In the 2017 session, however, the General Assembly broke the logjam with a successful deal. H.B. 17-1279 omitted the “arbitration piece” and codified acceptable procedures for the notice, disclosure, and ratification vote requirements of S.B. 14-220. The issue seemed settled, at least for the moment. But was it?
Governor Hickenlooper signed the hard-won compromise into law on May 23, 2017. Two weeks later, on June 5, in Vallagio at Inverness Residential Condominium Association, Inc., v.

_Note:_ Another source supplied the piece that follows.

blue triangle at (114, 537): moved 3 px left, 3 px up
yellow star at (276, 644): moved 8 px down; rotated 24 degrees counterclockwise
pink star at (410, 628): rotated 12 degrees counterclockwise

Metropolitan Homes, Inc., the Colorado Supreme Court essentially adopted as law the “arbitration piece” that the General Assembly had struggled with for four years and finally rejected.
To be fair, the Court did not flatly assert that a binding arbitration clause could never be removed by an HOA. But it did allow the defendant builder to control the amendment process in a way that achieved the same result.

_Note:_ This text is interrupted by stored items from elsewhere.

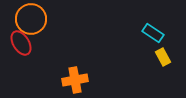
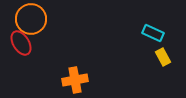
cyan rectangle: rotated 10 degrees counterclockwise
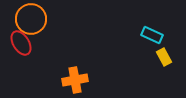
cyan rectangle: moved 1 px left, 2 px down
yellow rectangle: moved 1 px right
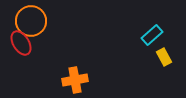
orange circle: moved 2 px down
cyan rectangle: rotated 65 degrees counterclockwise
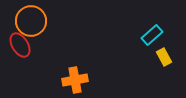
red ellipse: moved 1 px left, 2 px down
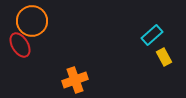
orange circle: moved 1 px right
orange cross: rotated 10 degrees counterclockwise
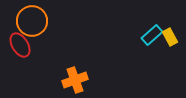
yellow rectangle: moved 6 px right, 20 px up
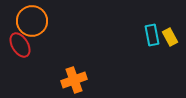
cyan rectangle: rotated 60 degrees counterclockwise
orange cross: moved 1 px left
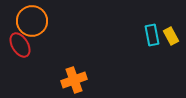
yellow rectangle: moved 1 px right, 1 px up
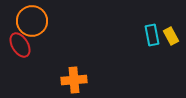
orange cross: rotated 15 degrees clockwise
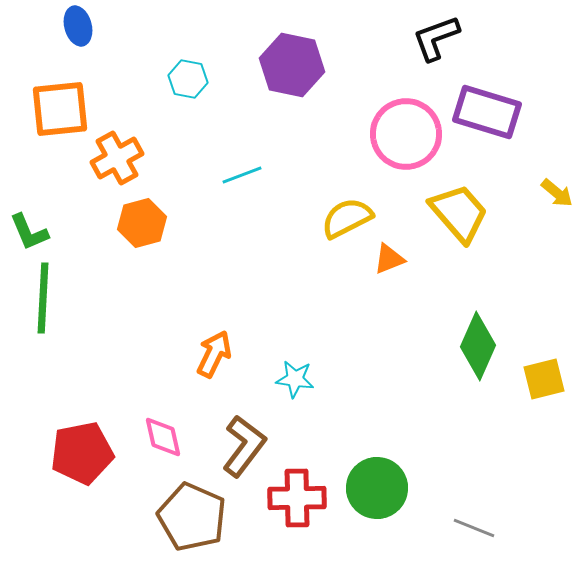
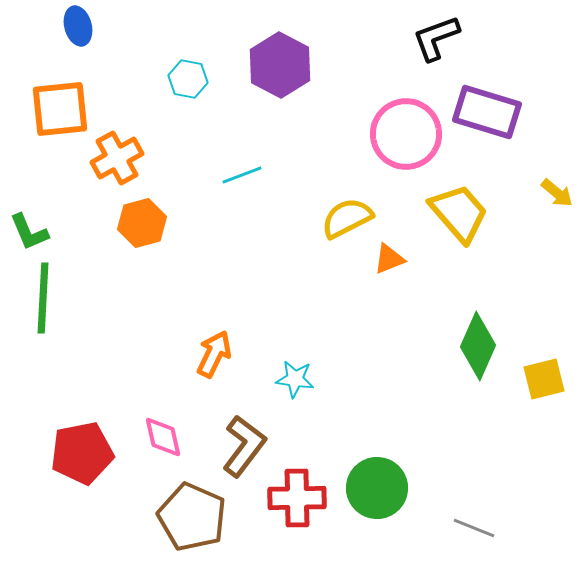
purple hexagon: moved 12 px left; rotated 16 degrees clockwise
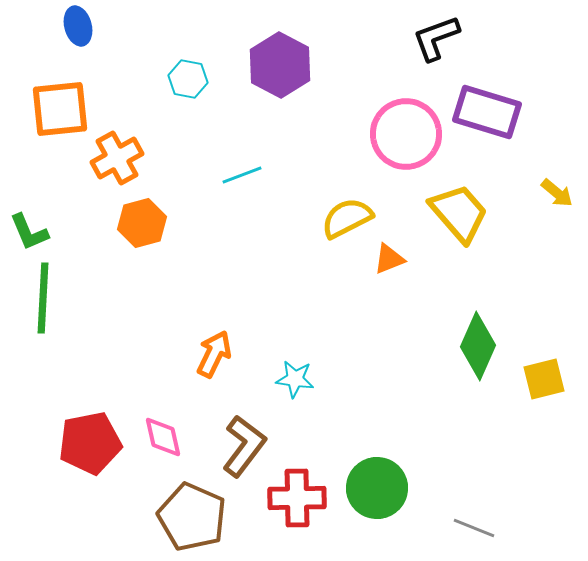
red pentagon: moved 8 px right, 10 px up
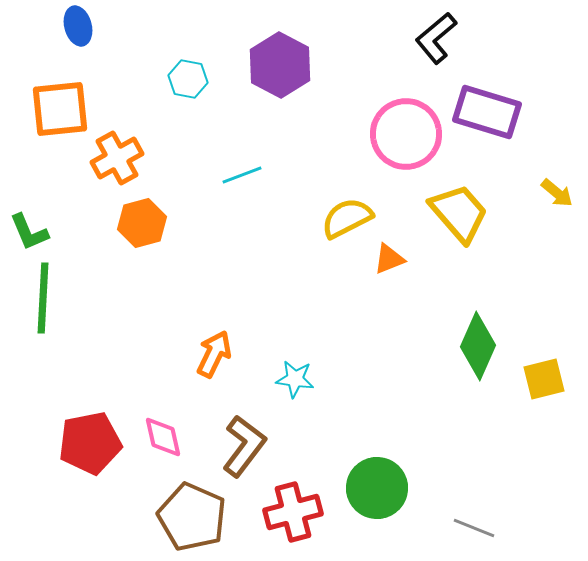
black L-shape: rotated 20 degrees counterclockwise
red cross: moved 4 px left, 14 px down; rotated 14 degrees counterclockwise
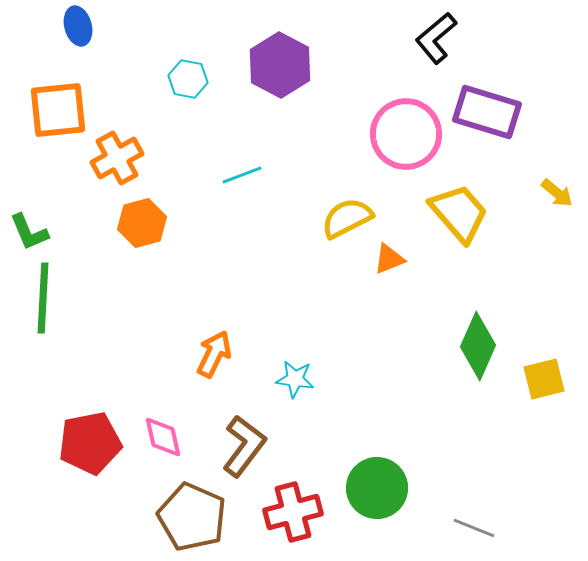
orange square: moved 2 px left, 1 px down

Here is the background: In 2007, defendant Metro Inverness, LLC—the developer, a/k/a the “declarant,” as defined in the Colorado Common Interest Ownership Act (“CCIOA”)—recorded the necessary declaration and plat maps to construct the Vallagio at Inverness planned community near I-25 and Dry Creek Road. The declaration contained procedures for future amendments to the community’s governing documents after control of the community was transferred from the declarant to the purchasers (unit owners) and the HOA. Generally, amendments could be made by an affirmative vote of 67% of the unit owners, in accordance with CCIOA. But this was subject to two exceptions:
- Until a specified date (now long past), any change required the declarant’s consent; and
- In perpetuity, any change to the dispute-resolution procedures governing claims against the declarant for construction defects, including the requirement for binding arbitration, required the declarant’s written consent.

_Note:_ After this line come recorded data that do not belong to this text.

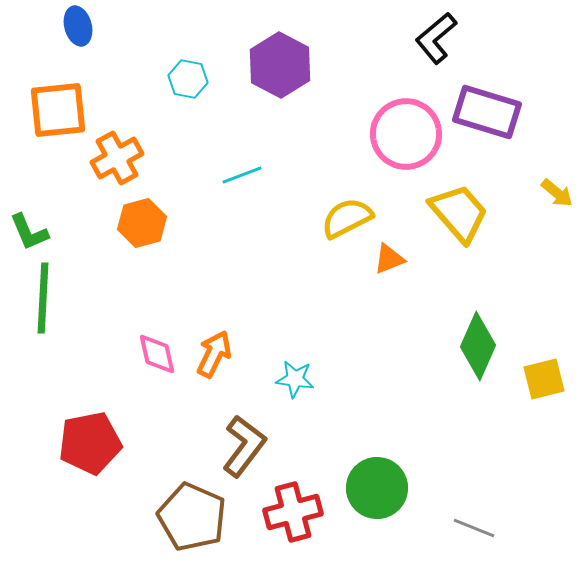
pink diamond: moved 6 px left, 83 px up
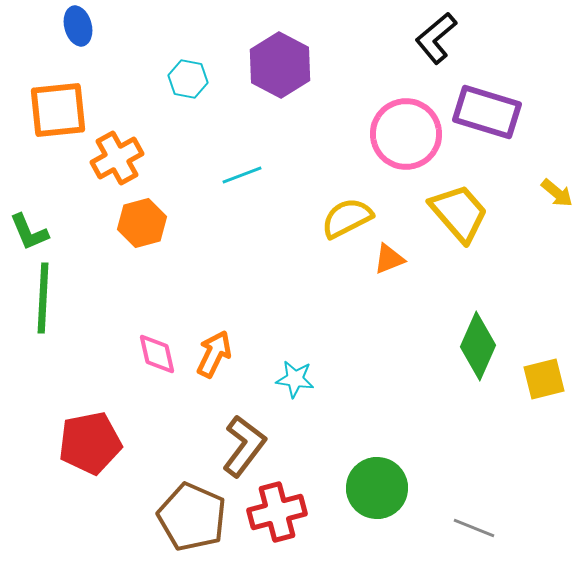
red cross: moved 16 px left
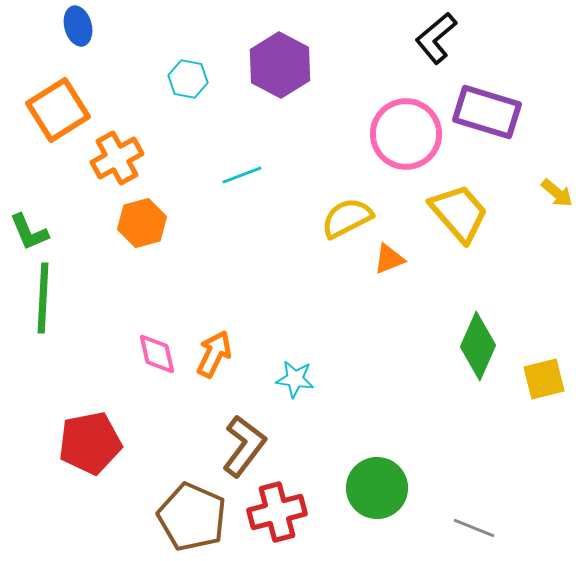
orange square: rotated 26 degrees counterclockwise
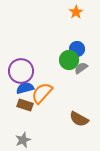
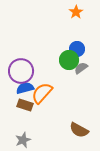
brown semicircle: moved 11 px down
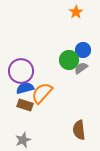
blue circle: moved 6 px right, 1 px down
brown semicircle: rotated 54 degrees clockwise
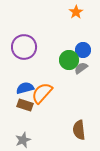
purple circle: moved 3 px right, 24 px up
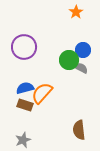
gray semicircle: rotated 64 degrees clockwise
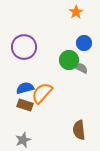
blue circle: moved 1 px right, 7 px up
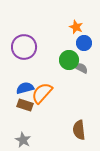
orange star: moved 15 px down; rotated 16 degrees counterclockwise
gray star: rotated 21 degrees counterclockwise
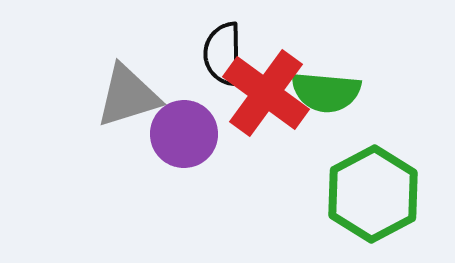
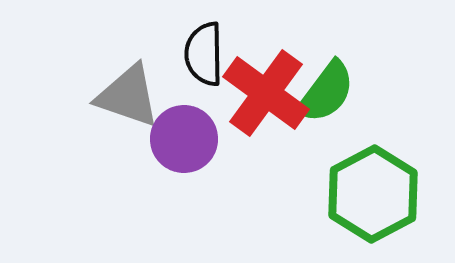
black semicircle: moved 19 px left
green semicircle: rotated 58 degrees counterclockwise
gray triangle: rotated 36 degrees clockwise
purple circle: moved 5 px down
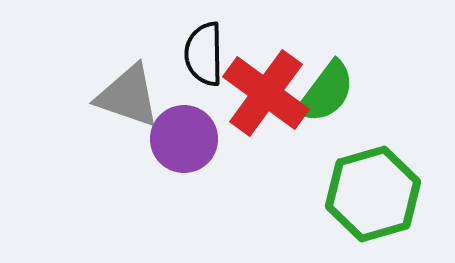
green hexagon: rotated 12 degrees clockwise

In essence, Metro Inverness, LLC, granted itself the same right by contract that S.B. 14-220 would have granted by statute, had the bill passed. When the HOA discovered what it considered construction defects and sought to sue Metro, it obtained the affirmative votes of 67% of the unit owners to remove the arbitration clause. Needless to say, Metro did not consent.
At trial, Metro moved to dismiss the case, arguing that the removal of the arbitration clause was invalid without Metro’s written consent. The HOA maintained that the consent requirement conflicted with CCIOA, which establishes the sole and exclusive procedure for amending a declaration. Specifically, §38-33.3-217 (1)(a)(I), C.R.S., requires only “the affirmative vote or agreement of unit owners of units to which more than fifty percent of the votes in the association are allocated or any larger percentage, not to exceed sixty-seven percent, that the declaration specifies. Any provision in the declaration that purports to specify a percentage larger than sixty-seven percent is hereby declared void as contrary to public policy, … “. (Emphasis added.)
The trial judge agreed with the HOA and refused to dismiss the case. However, Metro appealed and won on this point. The Colorado Supreme Court focused on the term “percentage” and cited other provisions of CCIOA placing non-percentage-based conditions on the ratification of an amendment. Therefore, the Court implied, Metro’s addition of its own non-percentage-based conditions in this case did not violate CCIOA and the Court gave it legal effect.
It’s tempting here to quote Robert Burns’s well-known line, “The best-laid schemes o’ mice an’ men gang aft a-gley.” What is not so well known is the context of that line, made clear in the title of the poem in which it appears: “To A Mouse, On Turning Her Up In Her Nest With The Plow.” Our Supreme Court, dutifully plowing in the fields of litigation, has inadvertently scattered the General Assembly’s meticulous creation, the compromise called H.B. 17-1279. Will the General Assembly now abandon the site and let nature reclaim it? Or dig in again and rebuild?